Royal Mail International said it took the possibility of paying the sum to its board of directors, which branded the ransom “absurd” and that there was no way it would pay that sum.
“Under no circumstances will we pay you the absurd amount of money you have demanded,” its message read.
“We have repeatedly tried to explain to you we are not the large entity you have assumed we are, but rather a smaller subsidiary without the resources you think we have. But you continue to refuse to listen to us. This is an amount that could never be taken seriously by our board.”
In response, LockBit said any counteroffer Royal Mail could make “would be considered”, but that never came.
Its negotiator also expressed how frustrated they were at the stalling tactics from Royal Mail International.
“You are a very clever negotiator, I appreciate your experiencing in stalling and bamboozling, when you are trying to deceive you need to provide evidence for greater credibility, only a fool would believe in the honest word of a lawyer defending his client,” they said.
LockBit later offered a 12.5% discount to the original ransom sum, taking the total to approximately £57.4 million. This discount was made on 1 February.
Royal Mail International said on 3 February that it took the offer to its board of directors for review, asking LockBit to wait for its response.
Three days later, it reiterated that it was still waiting for a response. That was Royal Mail International’s final message in the transcript.

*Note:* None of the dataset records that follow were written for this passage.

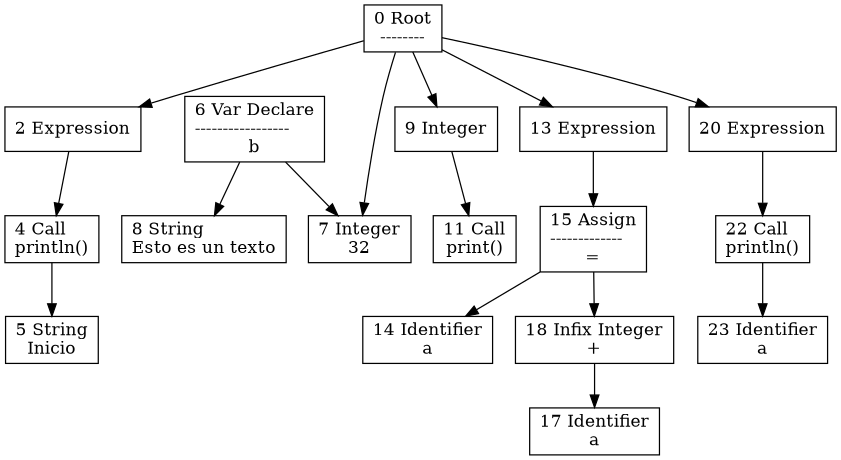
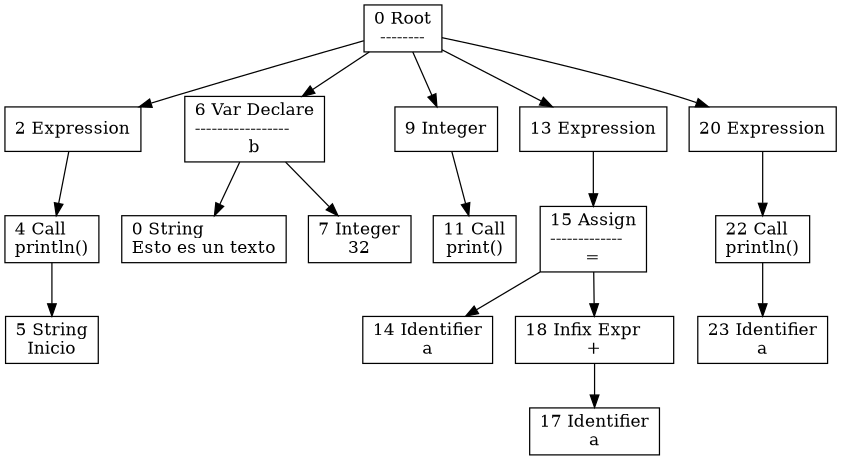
  digraph {
    node [shape=box]
    n1 [label="0 Root\l--------"]
    n2 [label="2 Expression"]
    n3 [label="6 Var Declare\l-----------------\lb"]
    n4 [label="9 Integer"]
    n5 [label="13 Expression"]
    n6 [label="20 Expression"]
    n7 [label="4 Call\lprintln()"]
    n8 [label="7 Integer\l32"]
-   n9 [label="8 String\lEsto es un texto"]
+   n9 [label="0 String\lEsto es un texto"]
    n10 [label="11 Call\lprint()"]
    n11 [label="15 Assign\l-------------\l="]
    n12 [label="22 Call\lprintln()"]
    n13 [label="5 String\lInicio"]
    n14 [label="14 Identifier\la"]
-   n15 [label="18 Infix Integer\l+"]
+   n15 [label="18 Infix Expr\l+"]
    n16 [label="17 Identifier\la"]
    n17 [label="23 Identifier\la"]
    n1 -> n2
-   n1 -> n8
+   n1 -> n3
    n1 -> n4
    n1 -> n5
    n1 -> n6
    n2 -> n7
    n3 -> n8
    n3 -> n9
    n4 -> n10
    n5 -> n11
    n6 -> n12
    n7 -> n13
    n11 -> n14
    n11 -> n15
    n12 -> n17
    n15 -> n16
  }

On 9 February, LockBit sent its final message: “Do you have any offer for me”.
It appears Royal Mail International did not pay, or ever consider paying the ransom, set by LockBit.
According to LockBit’s website, the data was originally due to be published earlier on Tuesday, however, the countdown timer reset and LockBit changed the website to read ‘Royal Mail need new negotiator’.
Creating a proactive, risk-aware defence in today's dynamic risk environment
Agile risk management starts with a common language
This followed a much earlier deadline set on 9 February - the date we now know the negotiations to have ended. The countdown set on LockBit’s website ran down to zero and no data was ever published.
This was possibly a scare tactic to force Royal Mail International into restarting negotiations.
LockBit has been known for its ‘PR stunts’ in the past, previously claiming attacks on both Mandiant and Thales, neither of which were genuine.
"As there is an ongoing investigation, law enforcement has advised that it would be inappropriate to make any further comment on this incident,” said a Royal Mail spokesperson to IT Pro.
The NCSC declined to comment.
The Royal Mail and LockBit saga
The leaking of Royal Mail’s data follows over a month of negotiations between the hackers and the UK’s postal service.
Royal Mail has remained largely silent on the matter since the news of the attack broke on 12 January, leading many to question the extent to which Royal Mail was disrupted.
Confirming the “cyber incident”, Royal Mail initially said its international shipping operations were severely disrupted.
These have since been restored bar “a small number of international untracked services for business contract customers”.
Royal Mail has never confirmed that the cyber incident it suffered was ransomware in nature, or even an ‘attack’, despite sources speaking to multiple news outlets confirming that to be the case.
The National Cyber Security Centre (NCSC) and National Crime Agency (NCA) both confirmed they were part of the investigation into the attack.
LockBit initially distanced itself from the incident, but later admitted that one of its affiliates carried out the attack.